- Opening Delimiter -

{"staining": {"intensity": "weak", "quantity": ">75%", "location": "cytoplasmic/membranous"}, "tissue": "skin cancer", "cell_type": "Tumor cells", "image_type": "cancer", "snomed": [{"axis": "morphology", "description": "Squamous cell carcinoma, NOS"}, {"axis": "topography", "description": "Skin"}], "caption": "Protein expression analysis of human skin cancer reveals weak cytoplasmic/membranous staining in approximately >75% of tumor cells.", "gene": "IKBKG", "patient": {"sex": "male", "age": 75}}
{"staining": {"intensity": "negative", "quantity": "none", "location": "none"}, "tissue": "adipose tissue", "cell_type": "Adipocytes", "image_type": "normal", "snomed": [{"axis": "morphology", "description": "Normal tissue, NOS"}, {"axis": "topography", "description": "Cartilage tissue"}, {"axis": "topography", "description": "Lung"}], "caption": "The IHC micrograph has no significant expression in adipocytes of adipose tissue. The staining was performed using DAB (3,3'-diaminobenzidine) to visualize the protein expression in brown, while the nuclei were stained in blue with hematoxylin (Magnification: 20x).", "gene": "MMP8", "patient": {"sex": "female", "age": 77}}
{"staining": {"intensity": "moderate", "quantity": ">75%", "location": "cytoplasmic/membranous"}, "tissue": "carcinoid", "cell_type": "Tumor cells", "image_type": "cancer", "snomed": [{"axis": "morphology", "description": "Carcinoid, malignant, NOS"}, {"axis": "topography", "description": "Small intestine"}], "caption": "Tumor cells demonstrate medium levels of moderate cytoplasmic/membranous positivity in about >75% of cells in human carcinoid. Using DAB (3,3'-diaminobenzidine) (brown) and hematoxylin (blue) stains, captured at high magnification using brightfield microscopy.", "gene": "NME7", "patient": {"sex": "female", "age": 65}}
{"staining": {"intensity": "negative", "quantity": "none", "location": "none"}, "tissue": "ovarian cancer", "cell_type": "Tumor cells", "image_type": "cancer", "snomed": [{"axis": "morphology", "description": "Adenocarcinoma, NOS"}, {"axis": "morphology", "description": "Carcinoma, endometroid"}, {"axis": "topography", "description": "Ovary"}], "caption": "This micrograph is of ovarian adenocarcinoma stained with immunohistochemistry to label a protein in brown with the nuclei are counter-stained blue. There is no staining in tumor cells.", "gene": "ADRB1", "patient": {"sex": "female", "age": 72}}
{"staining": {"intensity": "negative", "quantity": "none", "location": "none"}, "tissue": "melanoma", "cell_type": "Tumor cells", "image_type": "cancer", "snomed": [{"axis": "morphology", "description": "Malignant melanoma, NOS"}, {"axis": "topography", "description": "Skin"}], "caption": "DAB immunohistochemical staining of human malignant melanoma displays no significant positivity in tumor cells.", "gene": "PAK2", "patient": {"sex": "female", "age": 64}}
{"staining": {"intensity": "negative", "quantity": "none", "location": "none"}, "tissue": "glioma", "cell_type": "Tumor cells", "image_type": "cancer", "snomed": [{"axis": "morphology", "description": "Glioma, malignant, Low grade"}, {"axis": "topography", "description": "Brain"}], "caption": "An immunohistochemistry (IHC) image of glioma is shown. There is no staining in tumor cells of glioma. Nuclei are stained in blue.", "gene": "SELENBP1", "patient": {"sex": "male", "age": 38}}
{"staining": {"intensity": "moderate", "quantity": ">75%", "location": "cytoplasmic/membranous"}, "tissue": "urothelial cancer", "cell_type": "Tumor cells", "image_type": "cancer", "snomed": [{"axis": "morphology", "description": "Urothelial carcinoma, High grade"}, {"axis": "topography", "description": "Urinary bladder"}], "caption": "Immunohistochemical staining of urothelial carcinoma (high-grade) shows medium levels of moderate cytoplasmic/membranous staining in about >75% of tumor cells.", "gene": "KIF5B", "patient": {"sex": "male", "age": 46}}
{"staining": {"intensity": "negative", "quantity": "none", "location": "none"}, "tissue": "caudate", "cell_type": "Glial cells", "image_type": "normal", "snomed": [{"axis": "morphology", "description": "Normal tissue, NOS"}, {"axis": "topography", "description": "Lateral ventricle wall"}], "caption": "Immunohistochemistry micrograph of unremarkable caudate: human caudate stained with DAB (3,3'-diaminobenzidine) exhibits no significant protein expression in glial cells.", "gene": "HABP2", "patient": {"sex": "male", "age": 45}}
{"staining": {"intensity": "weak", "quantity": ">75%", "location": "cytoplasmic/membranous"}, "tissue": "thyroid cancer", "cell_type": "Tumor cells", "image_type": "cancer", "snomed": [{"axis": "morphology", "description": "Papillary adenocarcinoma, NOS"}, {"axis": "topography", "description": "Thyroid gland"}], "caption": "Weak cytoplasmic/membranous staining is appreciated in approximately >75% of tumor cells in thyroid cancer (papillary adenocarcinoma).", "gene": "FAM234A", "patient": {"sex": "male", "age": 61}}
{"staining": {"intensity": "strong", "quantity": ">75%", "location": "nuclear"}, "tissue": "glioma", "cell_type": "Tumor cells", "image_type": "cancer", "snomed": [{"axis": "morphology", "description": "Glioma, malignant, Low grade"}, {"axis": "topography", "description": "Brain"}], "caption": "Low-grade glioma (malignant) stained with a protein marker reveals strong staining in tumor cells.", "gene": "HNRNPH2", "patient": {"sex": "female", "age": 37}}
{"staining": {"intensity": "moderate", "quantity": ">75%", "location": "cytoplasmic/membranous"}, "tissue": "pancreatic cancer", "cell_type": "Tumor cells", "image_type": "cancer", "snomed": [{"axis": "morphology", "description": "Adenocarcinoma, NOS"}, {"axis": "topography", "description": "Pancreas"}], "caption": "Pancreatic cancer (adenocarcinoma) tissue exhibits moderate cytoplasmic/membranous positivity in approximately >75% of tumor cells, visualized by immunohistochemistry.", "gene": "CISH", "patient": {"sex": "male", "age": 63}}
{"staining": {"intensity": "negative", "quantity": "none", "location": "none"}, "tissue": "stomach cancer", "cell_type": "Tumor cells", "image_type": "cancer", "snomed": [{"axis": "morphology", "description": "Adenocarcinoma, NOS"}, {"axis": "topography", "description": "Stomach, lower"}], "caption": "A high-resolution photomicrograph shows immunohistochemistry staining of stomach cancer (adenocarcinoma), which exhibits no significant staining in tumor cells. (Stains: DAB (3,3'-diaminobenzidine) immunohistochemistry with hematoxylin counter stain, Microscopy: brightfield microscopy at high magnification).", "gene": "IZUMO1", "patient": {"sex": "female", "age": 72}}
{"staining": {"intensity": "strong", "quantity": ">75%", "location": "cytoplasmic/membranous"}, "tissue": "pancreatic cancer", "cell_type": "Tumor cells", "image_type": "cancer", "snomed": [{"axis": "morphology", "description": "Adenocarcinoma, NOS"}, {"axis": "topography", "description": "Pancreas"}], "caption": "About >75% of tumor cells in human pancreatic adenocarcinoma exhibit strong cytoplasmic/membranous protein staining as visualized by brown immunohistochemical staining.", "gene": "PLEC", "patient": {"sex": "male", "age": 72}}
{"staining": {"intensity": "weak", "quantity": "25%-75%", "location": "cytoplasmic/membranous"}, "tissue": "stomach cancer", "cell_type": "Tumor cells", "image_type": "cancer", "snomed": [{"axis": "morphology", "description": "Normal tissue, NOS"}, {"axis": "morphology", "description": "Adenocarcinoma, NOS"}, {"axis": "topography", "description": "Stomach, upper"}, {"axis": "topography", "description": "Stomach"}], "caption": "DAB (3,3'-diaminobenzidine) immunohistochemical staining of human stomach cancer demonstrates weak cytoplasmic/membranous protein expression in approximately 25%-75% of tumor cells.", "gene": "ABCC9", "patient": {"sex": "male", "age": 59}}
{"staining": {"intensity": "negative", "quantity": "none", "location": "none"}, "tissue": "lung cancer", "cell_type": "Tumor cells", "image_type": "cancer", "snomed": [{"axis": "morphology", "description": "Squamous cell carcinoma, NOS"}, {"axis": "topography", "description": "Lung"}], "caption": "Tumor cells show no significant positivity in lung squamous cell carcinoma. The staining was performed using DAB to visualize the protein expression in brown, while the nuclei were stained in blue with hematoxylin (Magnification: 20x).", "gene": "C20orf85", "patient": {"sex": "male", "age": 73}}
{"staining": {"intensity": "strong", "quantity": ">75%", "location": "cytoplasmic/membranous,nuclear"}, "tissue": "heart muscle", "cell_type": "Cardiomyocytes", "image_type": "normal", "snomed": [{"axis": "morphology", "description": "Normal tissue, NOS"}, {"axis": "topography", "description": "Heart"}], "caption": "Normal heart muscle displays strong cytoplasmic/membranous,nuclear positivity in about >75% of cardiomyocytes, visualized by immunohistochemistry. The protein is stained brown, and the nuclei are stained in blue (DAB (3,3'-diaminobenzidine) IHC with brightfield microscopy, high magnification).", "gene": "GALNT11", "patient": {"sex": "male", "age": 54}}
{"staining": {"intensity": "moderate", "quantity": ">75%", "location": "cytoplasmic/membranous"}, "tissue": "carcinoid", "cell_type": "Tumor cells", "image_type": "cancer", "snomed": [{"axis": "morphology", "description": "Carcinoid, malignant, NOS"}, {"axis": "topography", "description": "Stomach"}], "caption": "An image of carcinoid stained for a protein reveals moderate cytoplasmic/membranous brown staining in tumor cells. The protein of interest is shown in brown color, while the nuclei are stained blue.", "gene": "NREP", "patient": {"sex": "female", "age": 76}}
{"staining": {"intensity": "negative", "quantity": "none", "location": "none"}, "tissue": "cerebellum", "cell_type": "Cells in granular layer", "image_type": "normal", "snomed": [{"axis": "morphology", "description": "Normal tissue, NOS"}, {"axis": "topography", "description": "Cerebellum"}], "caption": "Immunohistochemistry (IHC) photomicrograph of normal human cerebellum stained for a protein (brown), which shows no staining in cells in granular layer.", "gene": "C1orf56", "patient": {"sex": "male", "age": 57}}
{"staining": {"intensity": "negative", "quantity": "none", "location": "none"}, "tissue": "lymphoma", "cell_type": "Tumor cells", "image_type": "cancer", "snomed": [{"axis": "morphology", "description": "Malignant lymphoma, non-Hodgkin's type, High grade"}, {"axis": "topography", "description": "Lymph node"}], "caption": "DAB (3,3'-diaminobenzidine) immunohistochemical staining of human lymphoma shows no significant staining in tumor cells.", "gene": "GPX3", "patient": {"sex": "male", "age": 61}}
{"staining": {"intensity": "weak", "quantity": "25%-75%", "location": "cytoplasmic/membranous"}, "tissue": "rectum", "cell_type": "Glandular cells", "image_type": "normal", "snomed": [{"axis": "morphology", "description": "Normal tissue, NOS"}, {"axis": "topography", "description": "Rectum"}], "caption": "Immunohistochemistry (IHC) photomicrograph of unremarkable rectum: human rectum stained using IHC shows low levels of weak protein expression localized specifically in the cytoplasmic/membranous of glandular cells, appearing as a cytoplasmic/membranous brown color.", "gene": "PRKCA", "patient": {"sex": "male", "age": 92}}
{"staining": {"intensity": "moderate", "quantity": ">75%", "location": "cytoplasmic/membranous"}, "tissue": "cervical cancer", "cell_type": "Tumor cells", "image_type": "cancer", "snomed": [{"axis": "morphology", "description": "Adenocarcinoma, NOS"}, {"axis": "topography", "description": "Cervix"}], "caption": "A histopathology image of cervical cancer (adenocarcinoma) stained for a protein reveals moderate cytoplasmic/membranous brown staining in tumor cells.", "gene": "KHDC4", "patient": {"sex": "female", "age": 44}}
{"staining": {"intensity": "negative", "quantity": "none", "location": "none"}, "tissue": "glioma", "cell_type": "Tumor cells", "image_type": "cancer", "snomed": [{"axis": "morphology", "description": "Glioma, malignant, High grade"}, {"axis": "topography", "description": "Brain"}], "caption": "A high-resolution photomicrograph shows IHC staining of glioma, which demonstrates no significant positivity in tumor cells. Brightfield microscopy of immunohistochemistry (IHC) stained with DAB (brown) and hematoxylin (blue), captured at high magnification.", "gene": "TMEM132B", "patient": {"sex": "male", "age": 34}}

- Closing Delimiter -

# TASK GOAL
Look through the entries and work out how many lines have the word "Skin" in them; reply with that number only.

# SOLUTION TO THE PROBLEM
2